DIRECTIONS FOR THIS TASK >> Return, word for word, the stretch of the lens-buying thread that opens with the words containing "At this point, I" and closes with "I originally planned.".

SELECTION >>
At this point, I am just going to cancel or return whatever I am sent, or file a claim if I am sent nothing, and then order a Nikon lense like I originally planned.


----------



## subscuck (May 18, 2011)

RSisco said:


> I ordered from Tri-State Camera


 
Yeah, that explains my concern. Bad reputation and bait and switch sum them up. And Sigma makes 0% of Nikon glass. Are you sure these are people you want to do business with?

As far as the price, I'm guessing at $20 less than the Nikon lens you were ordering, that puts it at $287.99. *If* it's the APO DG Macro (Motorized), reputable dealers like B&H and Adorama have it for $239. So instead of "saving" you $20, they're actually nailing you for about $50. Again, do you really want to do business with Tristate?

As for the lens, I would guess the Nikon you were originally going to order would be better optically. While Sigma makes some very nice lenses, their cheaper zoom lenses are usually nothing to write home about, and in fact any sub $300 zoom lens is usually junk. The Nikon retails at reputable dealers for about $360, so again, think bait and switch. Had you stuck to your guns on the Nikon at their "sale price", it probably would have suddenly become unavailable. Hence the "confirmation" phone call, they had no intention of ever selling that lens at that price.

RAW DATA >>
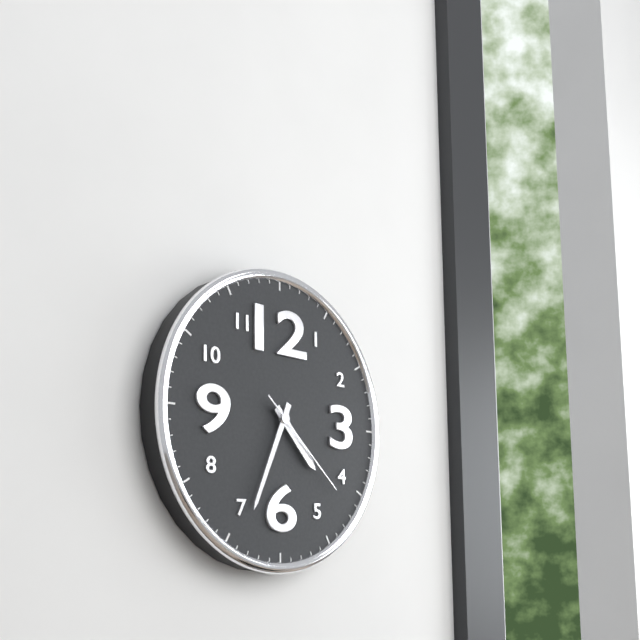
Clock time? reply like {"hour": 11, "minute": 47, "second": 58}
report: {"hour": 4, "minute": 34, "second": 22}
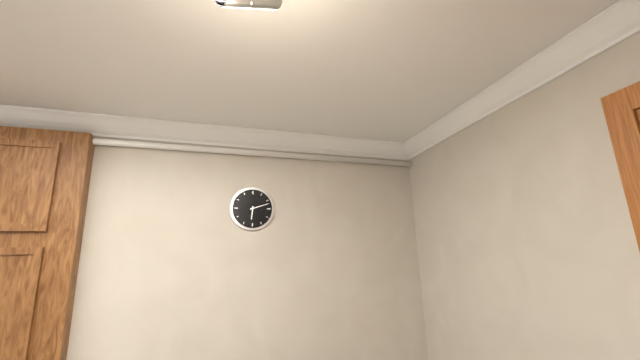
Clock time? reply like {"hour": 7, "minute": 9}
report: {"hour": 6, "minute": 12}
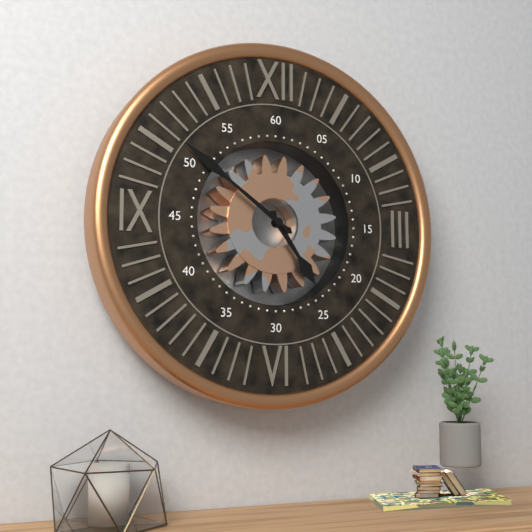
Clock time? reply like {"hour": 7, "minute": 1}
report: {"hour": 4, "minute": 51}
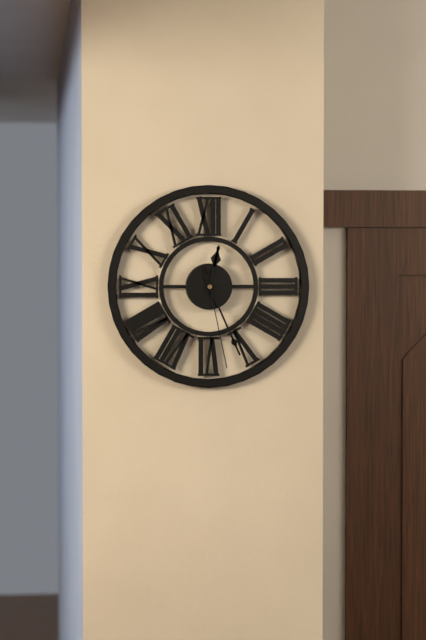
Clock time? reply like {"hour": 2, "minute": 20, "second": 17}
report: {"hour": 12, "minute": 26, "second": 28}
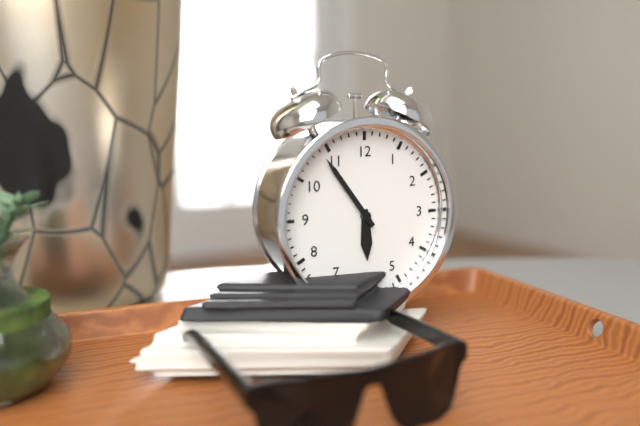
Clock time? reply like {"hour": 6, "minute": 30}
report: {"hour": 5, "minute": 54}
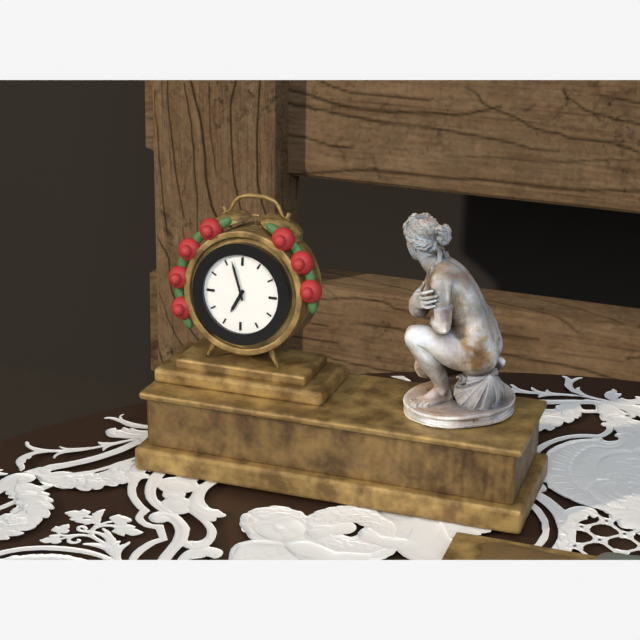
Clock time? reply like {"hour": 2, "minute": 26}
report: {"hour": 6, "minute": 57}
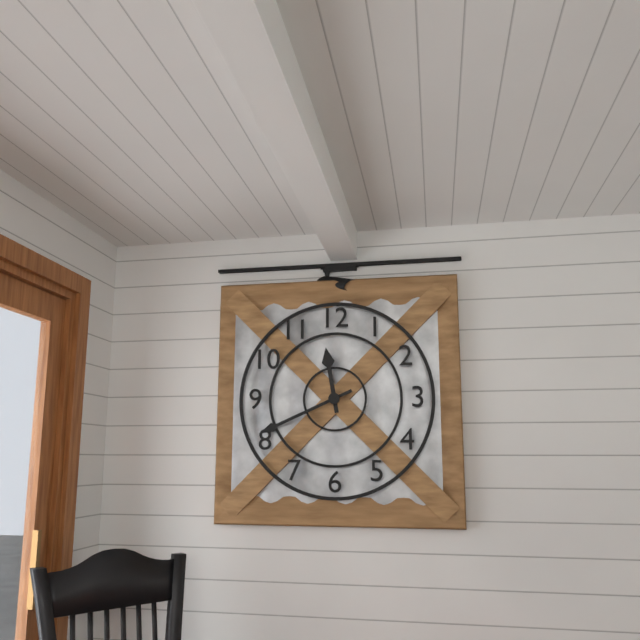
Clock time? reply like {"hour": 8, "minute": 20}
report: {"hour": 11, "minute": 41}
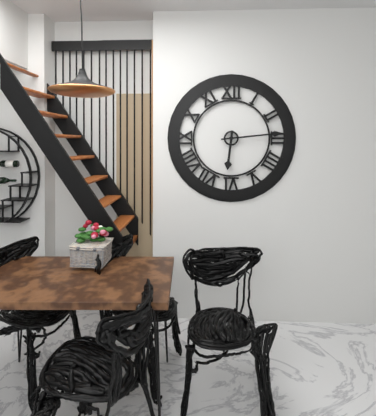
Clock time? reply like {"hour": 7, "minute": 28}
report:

RESULT BELOW >>
At this point, I am just going to cancel or return whatever I am sent, or file a claim if I am sent nothing, and then order a Nikon lense like I originally planned.